Im Gegenteil: Es wird so sein, dass der Verwaltungsaufwand für die Träger erhöht statt verringert wird. Das bedeutet insbesondere für kleine Träger, die die gesamte Verwaltungsarbeit selber machen müssen – zum Beispiel Elterninitiativen –, eine zusätzliche Belastung. Auch hier haben Sie das Ziel glatt verfehlt.

Sie sind – zweitens – mit dem Gesetz angetreten, den notwendigen und drängenden Bedarf des Ausbaus an U3- bzw. Krippeplätzen abzudecken. Aber der notwendige Rechtsanspruch auf einen solchen Platz, der mittlerweile auch bundesweit diskutiert wird, kommt in Ihrem Entwurf nicht vor.
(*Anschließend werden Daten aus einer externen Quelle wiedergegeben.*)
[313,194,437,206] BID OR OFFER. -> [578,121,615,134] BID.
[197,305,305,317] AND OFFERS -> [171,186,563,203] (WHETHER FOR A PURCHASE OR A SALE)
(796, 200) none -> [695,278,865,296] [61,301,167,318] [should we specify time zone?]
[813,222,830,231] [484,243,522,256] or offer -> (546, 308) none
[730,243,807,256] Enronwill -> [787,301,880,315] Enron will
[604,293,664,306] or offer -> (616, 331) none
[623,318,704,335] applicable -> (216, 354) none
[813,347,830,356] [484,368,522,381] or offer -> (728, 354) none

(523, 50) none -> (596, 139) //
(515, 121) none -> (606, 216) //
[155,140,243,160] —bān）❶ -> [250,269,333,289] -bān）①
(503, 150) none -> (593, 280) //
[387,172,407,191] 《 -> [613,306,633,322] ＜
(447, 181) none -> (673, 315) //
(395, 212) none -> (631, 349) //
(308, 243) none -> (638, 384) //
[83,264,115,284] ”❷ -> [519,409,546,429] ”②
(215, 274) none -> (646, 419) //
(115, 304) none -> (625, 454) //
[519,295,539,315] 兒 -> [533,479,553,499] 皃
(Vorsitz: Vizepräsident Edgar Moron)

Frau von der Leyen fordert mittlerweile 35 % der Plätze für die Kleinen. Sie werden in NordrheinWestfalen noch nicht einmal Ihr Ziel einer Bedarfsdeckung von 20 % erreichen, weil Sie sich weigern, diesen Anspruch gesetzlich abzusichern.

Sie haben eine weitere Chance vertan, nämlich den Elternbeitrag an der Gesamtfinanzierung auf ein realistisches Maß zu senken. Bis jetzt stehen im Gesetz 19 %. Die werden aber – das wissen wir alle – von den Kommunen nicht erreicht. Nachdem das Land seine Unterstützung hierfür gestrichen hat, bedeutet das, dass viele Kommunen die Elternbeiträge erhöhen müssen.
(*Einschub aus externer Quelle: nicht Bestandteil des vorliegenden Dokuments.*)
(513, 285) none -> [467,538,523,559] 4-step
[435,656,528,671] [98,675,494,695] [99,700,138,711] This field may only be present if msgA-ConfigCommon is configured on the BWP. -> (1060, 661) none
Herr Minister Laschet, diese negative Entwicklung hätten Sie durch eine Absenkung des Beitrags im Gesetz aufhalten können.

(Beifall von GRÜNEN und SPD)

Stattdessen halten Sie starr und stur an den alten Regelungen mit all ihren negativen Konsequenzen fest.
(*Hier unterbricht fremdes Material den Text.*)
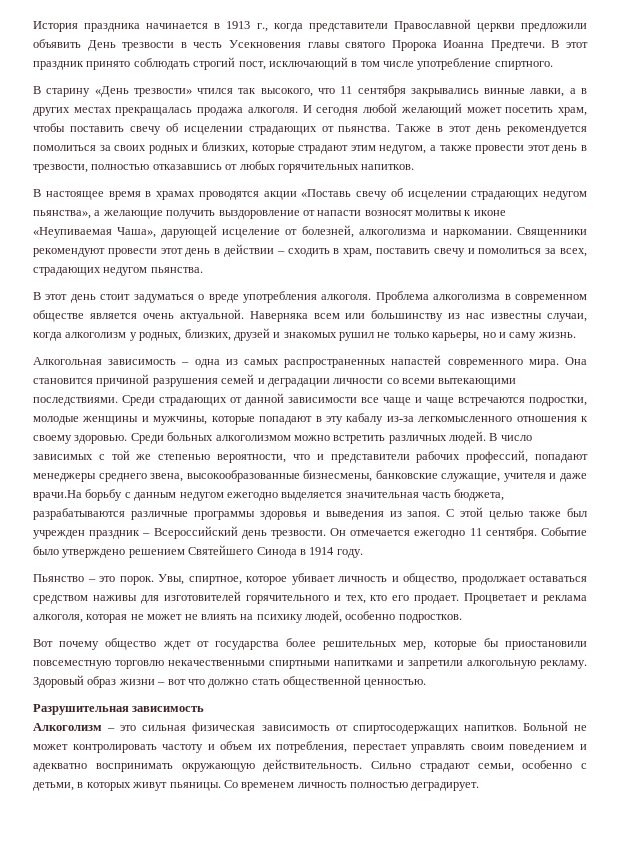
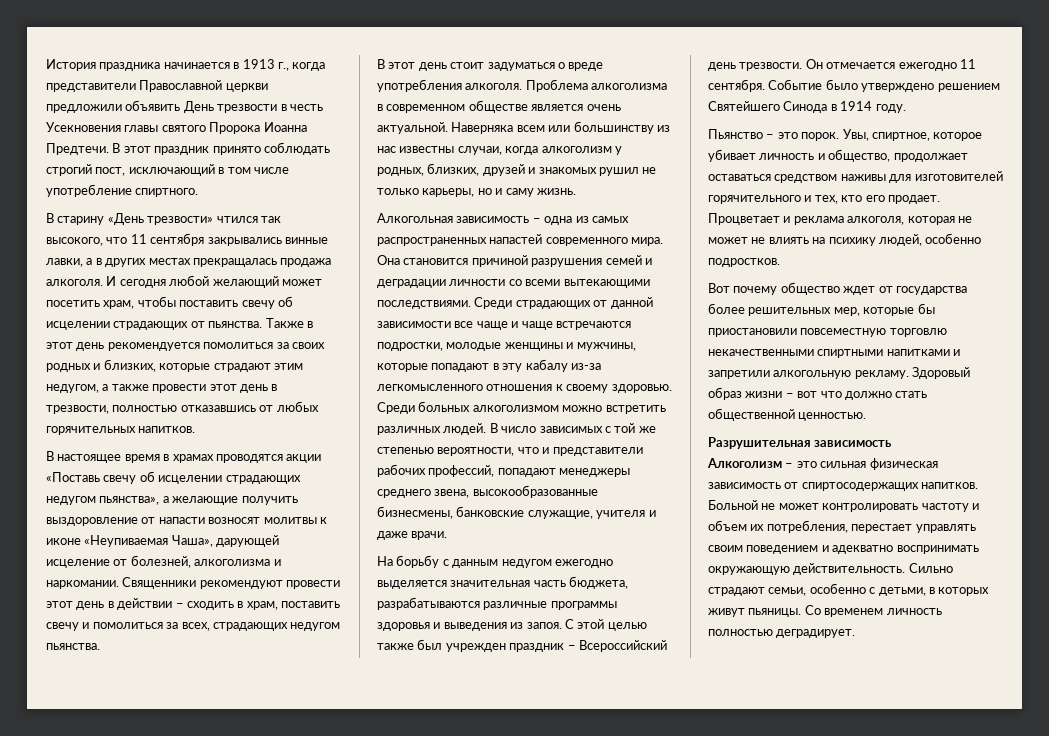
[33,490,82,501] врачи.На -> [411,531,448,540] [377,556,393,566] врачи. // На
Schauen wir uns das Gesamtvolumen an, das für die Kinderbetreuung zur Verfügung gestellt werden soll, wird ganz schnell klar, warum die Standards heruntergefahren werden müssen, weil Sie nämlich für mehr kein Geld vom Finanzminister bekommen. 959 Millionen € – schade, dass es keine Milliarde ist – sehen erst einmal gut aus. Aber der Schein trügt: Damit haben Sie – das wissen Sie auch – gerade einmal die Kürzungen des Jahres 2006 zurückgenommen. Denn bis 2006 standen 950 Millionen € für die Kinderbetreuung in unserem Haushalt. Sie haben also erst einmal genau das kompensiert, was Sie zunächst den Kindertageseinrichtungen weggenommen haben.

Jetzt müssen Sie zusätzlich 80 Millionen € für den reduzierten Trägeranteil der Kirchen aufbringen, Geld, das zukünftig bei den Kindern weggenommen wird. Zusätzlich werden die Familienzentren und die Sprachförderung aus diesem Topf bezahlt. Dafür gehen noch einmal 25 Millionen € ab.

Herr Minister, Ihre Rechnung ist eine glatte Täuschung der Öffentlichkeit.

(Beifall von GRÜNEN und SPD)

Aber das kennen wir schon: Sie haben schon die Kürzungen im letzten Haushaltsjahr bei Kindern und Jugendlichen als Mehrausgaben verkaufen wollen.